Many popular primitives actually dont perform that great per node. For example something like a single MySQL or Spark node might not move than ~10MB/s per node; significantly lower than network bandwidth. You can actually use S3 to move data faster if it has a sequential access pattern :)
Now, a data warehouse where you have a hoarde of Hadoop engineers slaving over 1000 node clusters is probably overkill unless you are a company like facebook or are in the data processing biz. However, some database management systems can be very complementary.
For example, while you can do a majority of things with Postgres, some are not fun or easy to do.
Have you ever set up postgis? I'd much rather make a geo index in MongoDB, do the geo queries I need and call it a day than spend a day setting up postgis.
We find that MongoDB is great for providing the data our application needs at runtime. That being said, it's not as great when it comes time for us analyze it. We want SQL and all the business intelligence adapters that come with it.
Yeah you could do a join with the aggregation framework in MongoDB 3.2 but it just isn't as fun.
I think you should try it again. I felt the same way when it was in the 1.5 version, but post 2.0 it is really easy. And the documentation has gotten so much better. It really is as simple as `sudo apt-get install postgis` and then `CREATE EXTENSION postgis;" in psql.
Moving data from A to B and applying some transformations on the way through seems like a straightforward engineering task. However, creating a system that is fault-tolerant, handles data source changes, surfaces errors in a meaningful way, requires little maintenance, etc. is hard. Getting to a level of abstraction where data scientists can build on top of it in a way that doesn't require development skills is harder.
I don't think most data engineers are mediocre or find their job boring. The expectation from management is that ETL doesn't require significant effort is unrealistic, and leads to a technology gap between developers and scientists that tends to be filled with ad-hoc scripting and poor processes.
Disclosure: I'm the founder of Etleap, where we're creating tools to make ETL better for data teams.
I do love reading an article that supports my contention that ETL is the Charlie Work  of software engineering.
0 - http://www.avclub.com/tvclub/its-always-sunny-philadelphia-c...
Though I've never formally done work with the "ETL" label, what I've seen of it reminds me of the work I used to do for client years ago where I'd take some CSV file (or what have you) and turn it into something that their FoxBase-based accounting system could use. It was boring grunt work (or shall we say, "Charlie work"), but I billed it at my usual rate and it paid the mortgage. I would never, ever wish to make a career of it, however. (And if my assessment of what someone knee-deep in ETL does all day is completely off base, I apologize.)
BTW, that may sound polemic, but it's not -- that's really how a lot of business types, academic researchers, and others think of nearly all programming-related work.
Anyway, this is a shame. I thought "data science" still had nice R&D flavored jobs. Colour me disillusioned.

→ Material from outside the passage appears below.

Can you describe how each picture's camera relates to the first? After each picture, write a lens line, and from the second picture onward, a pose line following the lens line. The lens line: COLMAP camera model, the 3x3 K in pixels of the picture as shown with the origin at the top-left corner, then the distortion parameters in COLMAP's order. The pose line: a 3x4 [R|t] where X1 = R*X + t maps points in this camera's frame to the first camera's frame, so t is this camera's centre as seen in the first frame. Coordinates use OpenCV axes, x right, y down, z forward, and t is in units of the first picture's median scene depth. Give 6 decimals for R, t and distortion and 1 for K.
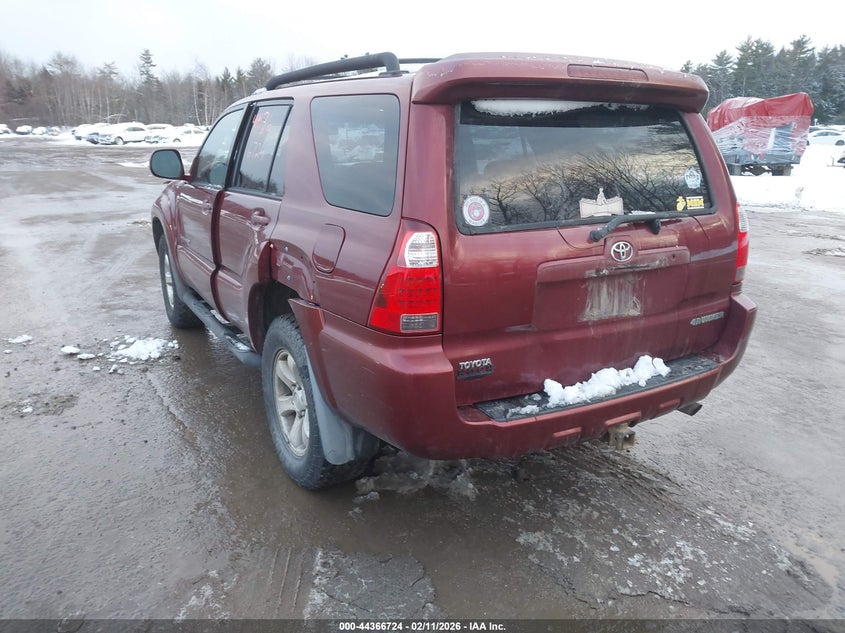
lens RADIAL K [[685.4, 0, 422.5], [0, 685.4, 316.5], [0, 0, 1]] dist [0.149896, -0.211849]
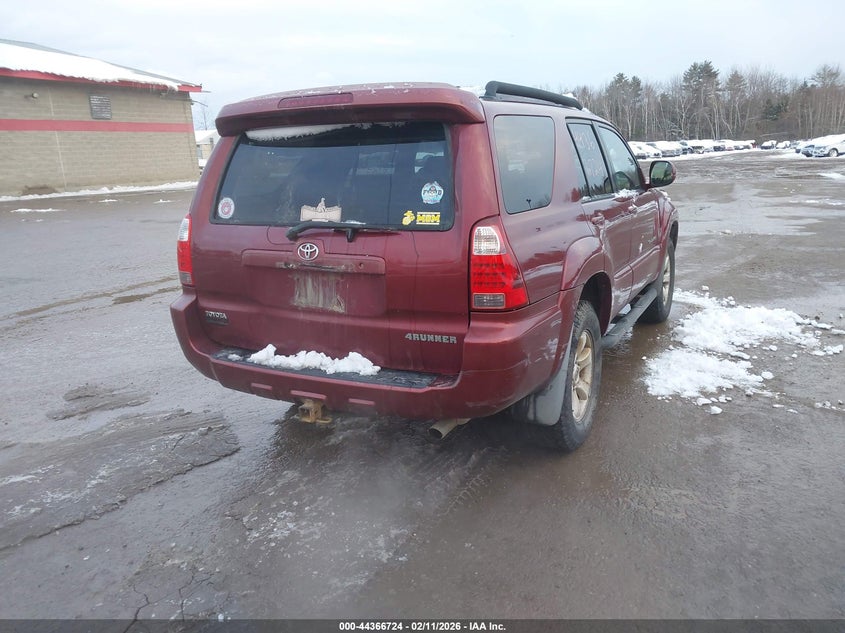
lens RADIAL K [[685.4, 0, 422.5], [0, 685.4, 316.5], [0, 0, 1]] dist [0.149896, -0.211849]
pose [[0.489044, 0.173699, -0.854789, 1.343054], [-0.188794, 0.977820, 0.090687, -0.123006], [0.851582, 0.117029, 0.510991, 0.555616]]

well yes this is an embarrassing fact for data scientists. A midrange stock macbook can easily handle a database of everyone on earth. In RAM. While you play a game without any dropped frames.
With all the hype around 'big data' and all that crap, many people seem to forget how far you can go with plain simple SQL when it's properly configured, and not talking about some complicated optimizations, just solid fundamentals. And no problem if you can't do it, things like Amazon RDS will help you.
Time and again, the tools prove that it's not.
To recollection, I can count the number of publicly-known companies dealing with these datasets on two hands, if being generous.
A 4 TB drive costs about $120, and you'll spend way more than that on software development and extra computers if you do distributed computing when you don't need to.